Copy the data exactly; pictures stay out of the copy.

[Data excerpts]
# # # # # # #

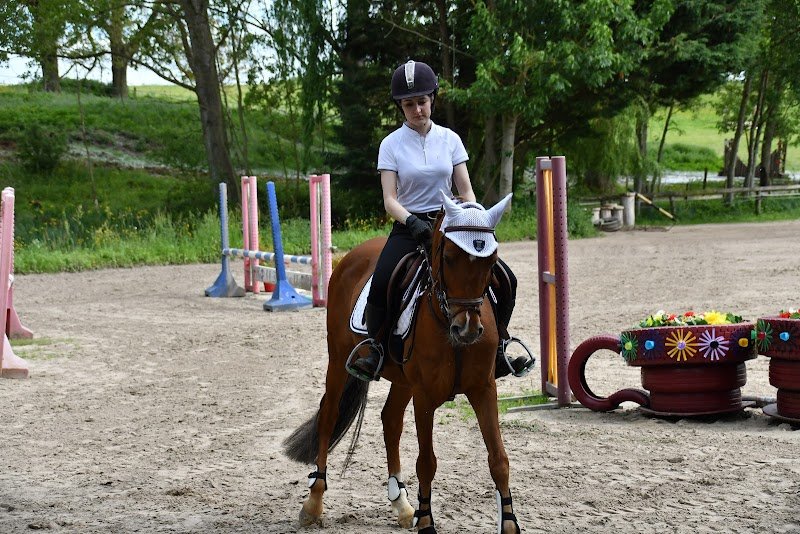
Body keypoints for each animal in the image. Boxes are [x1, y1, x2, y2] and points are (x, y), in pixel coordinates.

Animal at [283, 193, 521, 534]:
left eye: (491, 262)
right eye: (449, 257)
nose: (467, 329)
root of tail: (351, 256)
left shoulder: (484, 389)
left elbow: (499, 459)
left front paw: (509, 523)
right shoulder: (425, 396)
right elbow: (427, 462)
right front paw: (427, 522)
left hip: (402, 378)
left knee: (390, 420)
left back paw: (402, 504)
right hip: (339, 358)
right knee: (329, 415)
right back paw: (313, 504)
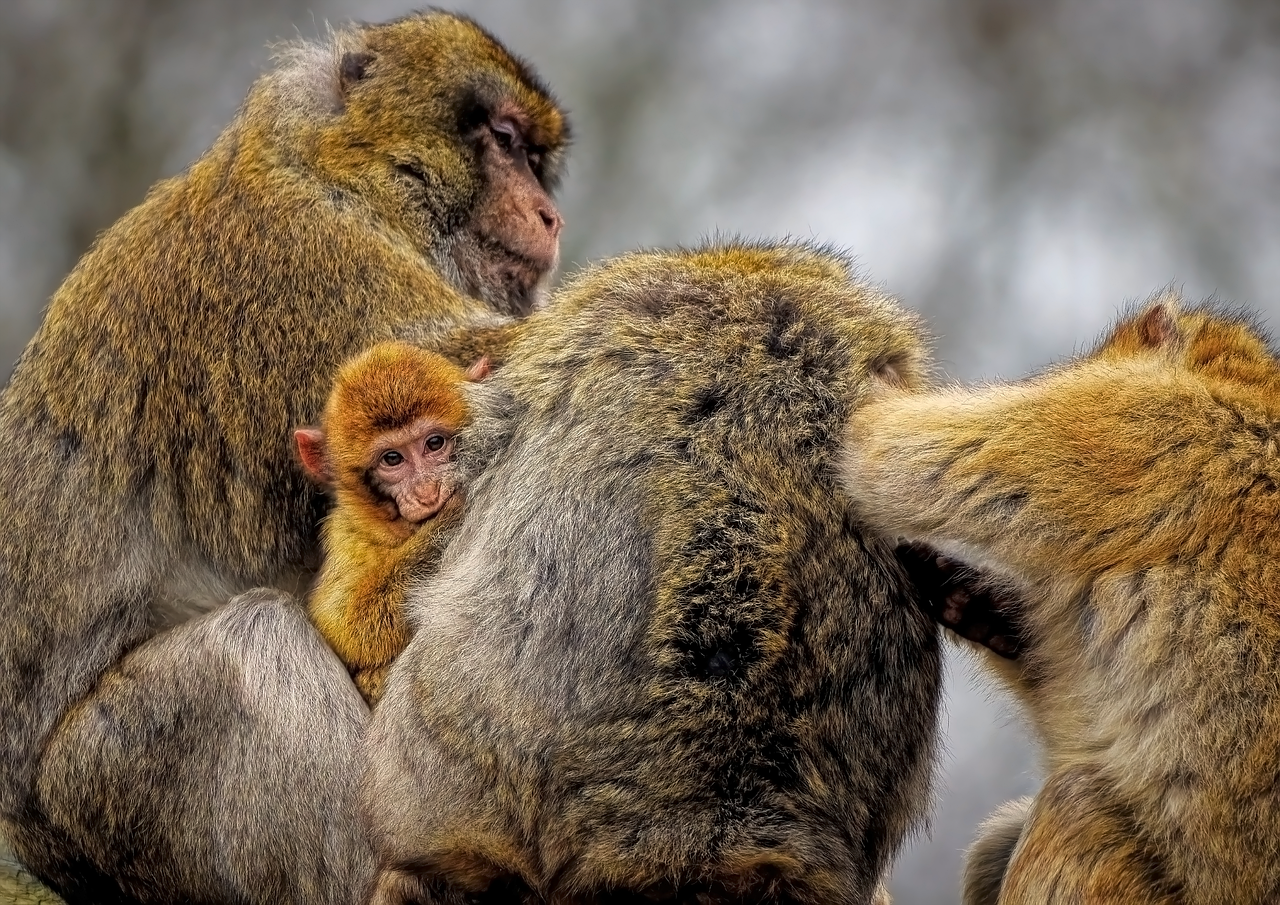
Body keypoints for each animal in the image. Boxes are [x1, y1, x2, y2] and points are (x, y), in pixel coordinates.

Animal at [294, 341, 488, 705]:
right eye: (392, 459)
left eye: (434, 443)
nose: (427, 491)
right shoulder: (347, 535)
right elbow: (343, 624)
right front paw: (453, 512)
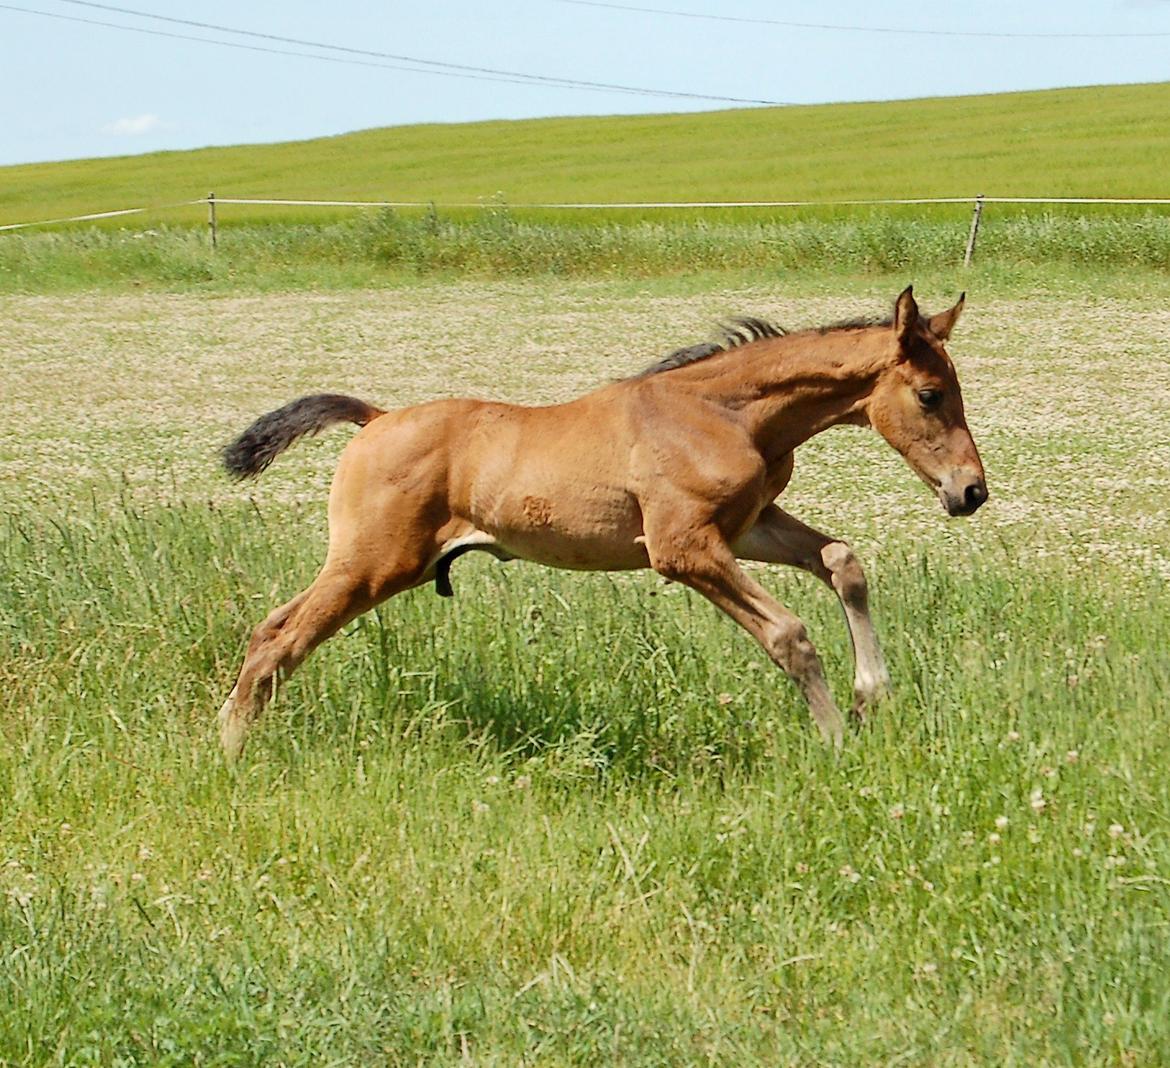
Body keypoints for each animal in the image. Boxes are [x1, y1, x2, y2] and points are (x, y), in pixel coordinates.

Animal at [217, 285, 987, 758]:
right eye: (930, 393)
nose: (971, 491)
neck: (721, 414)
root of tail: (375, 420)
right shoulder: (681, 548)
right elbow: (790, 634)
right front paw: (836, 742)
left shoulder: (745, 526)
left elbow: (842, 562)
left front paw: (870, 697)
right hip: (375, 563)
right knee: (281, 637)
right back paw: (228, 748)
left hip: (371, 564)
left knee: (271, 627)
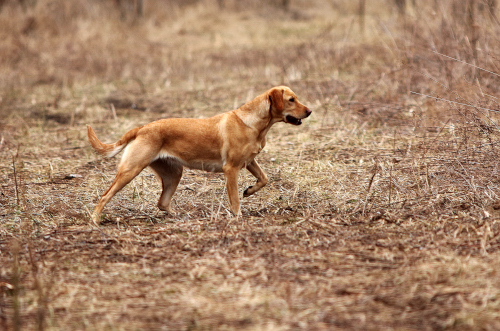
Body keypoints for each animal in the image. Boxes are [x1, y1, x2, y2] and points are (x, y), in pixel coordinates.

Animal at [88, 85, 310, 222]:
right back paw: (95, 219)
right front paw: (238, 216)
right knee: (105, 196)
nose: (310, 111)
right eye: (291, 100)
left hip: (173, 174)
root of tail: (142, 128)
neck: (253, 123)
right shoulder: (231, 169)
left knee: (162, 202)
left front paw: (249, 191)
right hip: (130, 170)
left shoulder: (249, 162)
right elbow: (235, 199)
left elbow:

# # # # # # #

### Solution to this exercise
Body keypoints for each animal in the image. Boxes are [x1, y1, x2, y2] and points are (x, y), in pixel coordinates.

Animal at [283, 193, 521, 534]:
left eye: (491, 262)
right eye: (449, 257)
nose: (467, 329)
root of tail: (351, 256)
left shoulder: (484, 389)
left elbow: (499, 459)
left front paw: (509, 523)
right shoulder: (425, 396)
right elbow: (427, 462)
right front paw: (427, 522)
left hip: (402, 378)
left knee: (390, 420)
left back paw: (402, 504)
right hip: (339, 358)
right knee: (329, 415)
right back paw: (313, 504)
Body keypoints for each animal in the image. Boxes are [x1, y1, x2, y2] and points are (x, y), in pixel coordinates.

Animal at [294, 341, 488, 705]:
right eye: (392, 459)
left eye: (434, 443)
nose: (427, 491)
right shoulder: (347, 535)
right elbow: (343, 624)
right front paw: (453, 512)
Body keypoints for each animal in the image. Boxes are [x1, y1, x2, y2] and points are (x, y), in pixel coordinates.

Animal at [217, 285, 987, 758]:
right eye: (930, 393)
nose: (971, 491)
neck: (721, 414)
root of tail: (375, 420)
right shoulder: (681, 548)
right elbow: (790, 634)
right front paw: (836, 742)
left shoulder: (745, 526)
left elbow: (842, 562)
left front paw: (870, 697)
right hip: (375, 563)
right knee: (281, 637)
right back paw: (228, 748)
left hip: (371, 564)
left knee: (271, 627)
Body keypoints for each animal in the image. Boxes are [x1, y1, x2, y2] and points are (x, y), in pixel coordinates.

Animal at [88, 85, 310, 222]:
right back paw: (95, 219)
right front paw: (238, 216)
right knee: (105, 196)
nose: (310, 111)
right eye: (291, 100)
left hip: (173, 174)
root of tail: (142, 128)
neck: (253, 123)
right shoulder: (231, 169)
left knee: (162, 202)
left front paw: (249, 191)
right hip: (130, 170)
left shoulder: (249, 162)
right elbow: (235, 199)
left elbow:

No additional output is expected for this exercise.